Input data:
━━━━━━━━━━━━━━━━━━━━━━━━━━━━━━

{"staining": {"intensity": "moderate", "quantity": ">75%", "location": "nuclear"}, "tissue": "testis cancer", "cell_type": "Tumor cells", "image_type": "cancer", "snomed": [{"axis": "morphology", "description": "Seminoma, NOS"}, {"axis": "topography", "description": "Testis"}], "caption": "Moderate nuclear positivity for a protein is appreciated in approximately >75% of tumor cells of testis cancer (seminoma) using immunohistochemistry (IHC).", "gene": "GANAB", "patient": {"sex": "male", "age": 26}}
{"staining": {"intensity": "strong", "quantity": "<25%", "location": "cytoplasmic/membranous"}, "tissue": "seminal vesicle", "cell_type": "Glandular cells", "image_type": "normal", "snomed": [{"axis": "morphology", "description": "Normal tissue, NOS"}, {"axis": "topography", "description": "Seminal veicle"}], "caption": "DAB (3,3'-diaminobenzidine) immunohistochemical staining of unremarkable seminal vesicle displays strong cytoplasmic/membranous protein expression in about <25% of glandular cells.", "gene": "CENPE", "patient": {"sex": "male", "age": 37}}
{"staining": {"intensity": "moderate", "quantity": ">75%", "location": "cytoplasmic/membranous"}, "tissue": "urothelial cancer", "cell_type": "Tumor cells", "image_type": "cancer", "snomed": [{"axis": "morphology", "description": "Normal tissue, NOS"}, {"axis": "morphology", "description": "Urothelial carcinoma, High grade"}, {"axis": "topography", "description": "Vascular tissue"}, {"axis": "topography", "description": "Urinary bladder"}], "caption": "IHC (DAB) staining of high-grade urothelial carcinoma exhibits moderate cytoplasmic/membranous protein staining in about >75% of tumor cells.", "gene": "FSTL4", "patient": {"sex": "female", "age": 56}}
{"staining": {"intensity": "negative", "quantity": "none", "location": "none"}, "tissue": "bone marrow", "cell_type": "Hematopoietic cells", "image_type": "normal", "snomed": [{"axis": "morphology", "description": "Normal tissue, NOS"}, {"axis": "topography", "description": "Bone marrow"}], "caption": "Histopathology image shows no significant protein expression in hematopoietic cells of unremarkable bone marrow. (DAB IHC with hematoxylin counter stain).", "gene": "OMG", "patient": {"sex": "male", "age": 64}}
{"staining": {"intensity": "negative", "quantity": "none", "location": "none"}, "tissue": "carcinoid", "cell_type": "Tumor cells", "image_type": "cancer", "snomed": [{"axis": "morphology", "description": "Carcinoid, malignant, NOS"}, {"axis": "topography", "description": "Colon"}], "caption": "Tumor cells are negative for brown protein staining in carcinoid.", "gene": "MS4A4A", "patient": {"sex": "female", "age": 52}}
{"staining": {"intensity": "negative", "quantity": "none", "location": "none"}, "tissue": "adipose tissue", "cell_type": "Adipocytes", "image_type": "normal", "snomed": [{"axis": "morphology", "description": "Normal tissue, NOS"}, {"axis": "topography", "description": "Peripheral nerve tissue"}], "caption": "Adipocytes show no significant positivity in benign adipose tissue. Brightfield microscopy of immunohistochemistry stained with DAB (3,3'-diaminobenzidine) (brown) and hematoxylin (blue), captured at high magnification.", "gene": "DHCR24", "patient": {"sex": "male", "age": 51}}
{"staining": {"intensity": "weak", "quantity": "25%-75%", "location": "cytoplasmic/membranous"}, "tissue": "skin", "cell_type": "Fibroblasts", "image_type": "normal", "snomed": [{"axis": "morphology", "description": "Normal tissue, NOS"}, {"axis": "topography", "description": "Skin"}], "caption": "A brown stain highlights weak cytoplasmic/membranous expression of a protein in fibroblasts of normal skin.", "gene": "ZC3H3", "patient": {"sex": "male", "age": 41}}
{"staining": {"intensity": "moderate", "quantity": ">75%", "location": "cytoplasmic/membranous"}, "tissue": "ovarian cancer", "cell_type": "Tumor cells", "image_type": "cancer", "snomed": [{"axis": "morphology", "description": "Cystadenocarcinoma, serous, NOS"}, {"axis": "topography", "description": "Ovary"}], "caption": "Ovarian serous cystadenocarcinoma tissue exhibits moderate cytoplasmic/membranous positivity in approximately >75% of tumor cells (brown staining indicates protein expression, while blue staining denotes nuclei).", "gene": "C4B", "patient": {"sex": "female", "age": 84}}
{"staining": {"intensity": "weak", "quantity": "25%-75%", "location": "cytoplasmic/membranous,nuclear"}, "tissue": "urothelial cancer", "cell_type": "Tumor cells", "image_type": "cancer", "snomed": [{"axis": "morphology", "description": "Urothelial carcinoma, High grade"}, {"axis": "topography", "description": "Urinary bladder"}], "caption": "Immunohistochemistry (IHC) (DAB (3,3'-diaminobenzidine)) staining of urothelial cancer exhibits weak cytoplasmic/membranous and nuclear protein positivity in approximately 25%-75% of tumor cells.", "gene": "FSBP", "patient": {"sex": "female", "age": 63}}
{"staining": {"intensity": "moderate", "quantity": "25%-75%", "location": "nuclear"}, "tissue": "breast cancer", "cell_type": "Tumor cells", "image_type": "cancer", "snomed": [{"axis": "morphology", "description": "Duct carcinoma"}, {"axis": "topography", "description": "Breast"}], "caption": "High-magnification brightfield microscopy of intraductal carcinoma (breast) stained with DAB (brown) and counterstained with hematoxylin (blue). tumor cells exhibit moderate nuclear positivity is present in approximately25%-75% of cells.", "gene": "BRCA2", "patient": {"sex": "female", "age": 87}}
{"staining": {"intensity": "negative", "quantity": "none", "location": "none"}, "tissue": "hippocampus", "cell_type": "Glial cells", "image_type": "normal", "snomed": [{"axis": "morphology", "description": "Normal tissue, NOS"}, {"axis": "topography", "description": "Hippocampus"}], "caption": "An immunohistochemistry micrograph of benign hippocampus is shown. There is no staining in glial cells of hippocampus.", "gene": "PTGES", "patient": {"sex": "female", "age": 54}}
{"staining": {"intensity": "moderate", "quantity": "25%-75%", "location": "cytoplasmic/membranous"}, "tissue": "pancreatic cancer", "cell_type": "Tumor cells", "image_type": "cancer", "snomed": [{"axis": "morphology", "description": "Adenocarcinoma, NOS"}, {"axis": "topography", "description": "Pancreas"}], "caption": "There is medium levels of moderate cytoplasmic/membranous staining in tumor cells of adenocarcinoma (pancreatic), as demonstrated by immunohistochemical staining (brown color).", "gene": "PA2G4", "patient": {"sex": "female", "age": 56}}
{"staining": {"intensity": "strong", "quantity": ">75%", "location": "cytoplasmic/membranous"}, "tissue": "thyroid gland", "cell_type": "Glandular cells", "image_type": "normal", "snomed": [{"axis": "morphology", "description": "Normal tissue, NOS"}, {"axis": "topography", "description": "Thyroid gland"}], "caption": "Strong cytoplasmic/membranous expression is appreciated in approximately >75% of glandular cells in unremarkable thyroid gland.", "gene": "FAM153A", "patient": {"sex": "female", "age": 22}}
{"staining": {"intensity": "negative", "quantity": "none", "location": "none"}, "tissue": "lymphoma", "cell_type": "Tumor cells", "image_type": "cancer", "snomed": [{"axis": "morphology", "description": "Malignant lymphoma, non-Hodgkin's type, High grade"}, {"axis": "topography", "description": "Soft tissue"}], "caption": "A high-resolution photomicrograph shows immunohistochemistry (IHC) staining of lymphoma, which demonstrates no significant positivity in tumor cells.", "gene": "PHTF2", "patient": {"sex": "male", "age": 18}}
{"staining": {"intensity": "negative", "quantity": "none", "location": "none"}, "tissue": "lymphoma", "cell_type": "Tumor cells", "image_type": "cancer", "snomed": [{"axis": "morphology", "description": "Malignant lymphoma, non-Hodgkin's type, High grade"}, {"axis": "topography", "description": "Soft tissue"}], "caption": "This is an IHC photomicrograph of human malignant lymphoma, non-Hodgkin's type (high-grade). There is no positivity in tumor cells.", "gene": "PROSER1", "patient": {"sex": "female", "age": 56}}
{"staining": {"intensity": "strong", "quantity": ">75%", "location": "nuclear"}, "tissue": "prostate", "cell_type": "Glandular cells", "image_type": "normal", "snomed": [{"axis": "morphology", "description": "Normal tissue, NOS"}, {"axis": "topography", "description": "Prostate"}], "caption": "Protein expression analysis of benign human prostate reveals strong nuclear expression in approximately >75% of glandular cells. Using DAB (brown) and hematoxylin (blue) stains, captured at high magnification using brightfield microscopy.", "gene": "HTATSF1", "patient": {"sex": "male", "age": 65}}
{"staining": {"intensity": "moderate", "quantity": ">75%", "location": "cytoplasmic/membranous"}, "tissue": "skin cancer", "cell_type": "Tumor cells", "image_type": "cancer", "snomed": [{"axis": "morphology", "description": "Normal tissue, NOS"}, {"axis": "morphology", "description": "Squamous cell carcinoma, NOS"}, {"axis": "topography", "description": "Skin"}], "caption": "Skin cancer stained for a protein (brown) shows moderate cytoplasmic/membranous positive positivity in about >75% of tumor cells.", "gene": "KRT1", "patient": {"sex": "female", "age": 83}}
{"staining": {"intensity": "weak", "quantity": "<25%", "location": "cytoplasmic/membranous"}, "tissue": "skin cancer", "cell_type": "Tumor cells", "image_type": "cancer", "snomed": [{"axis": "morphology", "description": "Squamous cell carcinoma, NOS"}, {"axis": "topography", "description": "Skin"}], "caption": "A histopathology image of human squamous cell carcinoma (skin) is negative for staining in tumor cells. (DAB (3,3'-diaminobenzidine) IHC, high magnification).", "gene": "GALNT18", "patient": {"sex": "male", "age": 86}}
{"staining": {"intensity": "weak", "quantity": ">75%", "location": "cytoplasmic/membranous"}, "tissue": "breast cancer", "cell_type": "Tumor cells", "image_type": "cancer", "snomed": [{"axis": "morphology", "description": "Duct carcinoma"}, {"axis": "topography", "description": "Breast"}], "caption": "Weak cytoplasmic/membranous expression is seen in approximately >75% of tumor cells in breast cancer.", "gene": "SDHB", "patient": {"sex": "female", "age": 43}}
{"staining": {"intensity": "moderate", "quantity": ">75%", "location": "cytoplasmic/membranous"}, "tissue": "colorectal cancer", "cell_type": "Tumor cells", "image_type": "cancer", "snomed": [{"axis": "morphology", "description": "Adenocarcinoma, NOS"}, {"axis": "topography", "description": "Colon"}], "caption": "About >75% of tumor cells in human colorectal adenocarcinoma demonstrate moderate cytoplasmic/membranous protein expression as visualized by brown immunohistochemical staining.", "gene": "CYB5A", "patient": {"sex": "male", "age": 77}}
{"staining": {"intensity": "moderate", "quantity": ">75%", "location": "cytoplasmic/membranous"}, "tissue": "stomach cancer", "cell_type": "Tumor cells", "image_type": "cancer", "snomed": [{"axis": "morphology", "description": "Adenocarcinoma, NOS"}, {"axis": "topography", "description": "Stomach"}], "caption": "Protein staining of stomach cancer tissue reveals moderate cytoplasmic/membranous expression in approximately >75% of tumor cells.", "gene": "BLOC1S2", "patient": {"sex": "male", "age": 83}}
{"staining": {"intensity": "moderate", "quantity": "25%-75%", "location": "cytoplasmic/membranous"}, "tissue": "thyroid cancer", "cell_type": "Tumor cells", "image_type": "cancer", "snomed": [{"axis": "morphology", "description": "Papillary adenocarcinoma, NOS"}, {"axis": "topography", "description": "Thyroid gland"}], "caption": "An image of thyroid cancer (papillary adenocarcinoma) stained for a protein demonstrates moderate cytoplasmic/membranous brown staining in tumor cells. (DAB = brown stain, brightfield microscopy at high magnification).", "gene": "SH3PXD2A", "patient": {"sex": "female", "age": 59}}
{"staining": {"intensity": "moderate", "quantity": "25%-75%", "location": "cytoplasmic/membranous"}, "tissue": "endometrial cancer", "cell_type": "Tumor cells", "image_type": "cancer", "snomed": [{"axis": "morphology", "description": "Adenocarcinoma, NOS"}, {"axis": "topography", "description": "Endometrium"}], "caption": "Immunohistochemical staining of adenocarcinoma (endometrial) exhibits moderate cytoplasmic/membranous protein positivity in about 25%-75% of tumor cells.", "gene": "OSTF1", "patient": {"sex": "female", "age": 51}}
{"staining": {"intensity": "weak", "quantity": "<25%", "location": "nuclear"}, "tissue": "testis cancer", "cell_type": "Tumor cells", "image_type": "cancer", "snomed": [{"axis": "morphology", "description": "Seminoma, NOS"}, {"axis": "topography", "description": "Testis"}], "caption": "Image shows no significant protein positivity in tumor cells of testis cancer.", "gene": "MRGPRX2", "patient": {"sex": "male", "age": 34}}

━━━━━━━━━━━━━━━━━━━━━━━━━━━━━━

Exercise instructions:
Reproduce the records above exactly, from the first line to the line that holds "(3,3'-diaminobenzidine) immunohistochemical staining", inclusive, and omit everything after it.

Written solution:
{"staining": {"intensity": "moderate", "quantity": ">75%", "location": "nuclear"}, "tissue": "testis cancer", "cell_type": "Tumor cells", "image_type": "cancer", "snomed": [{"axis": "morphology", "description": "Seminoma, NOS"}, {"axis": "topography", "description": "Testis"}], "caption": "Moderate nuclear positivity for a protein is appreciated in approximately >75% of tumor cells of testis cancer (seminoma) using immunohistochemistry (IHC).", "gene": "GANAB", "patient": {"sex": "male", "age": 26}}
{"staining": {"intensity": "strong", "quantity": "<25%", "location": "cytoplasmic/membranous"}, "tissue": "seminal vesicle", "cell_type": "Glandular cells", "image_type": "normal", "snomed": [{"axis": "morphology", "description": "Normal tissue, NOS"}, {"axis": "topography", "description": "Seminal veicle"}], "caption": "DAB (3,3'-diaminobenzidine) immunohistochemical staining of unremarkable seminal vesicle displays strong cytoplasmic/membranous protein expression in about <25% of glandular cells.", "gene": "CENPE", "patient": {"sex": "male", "age": 37}}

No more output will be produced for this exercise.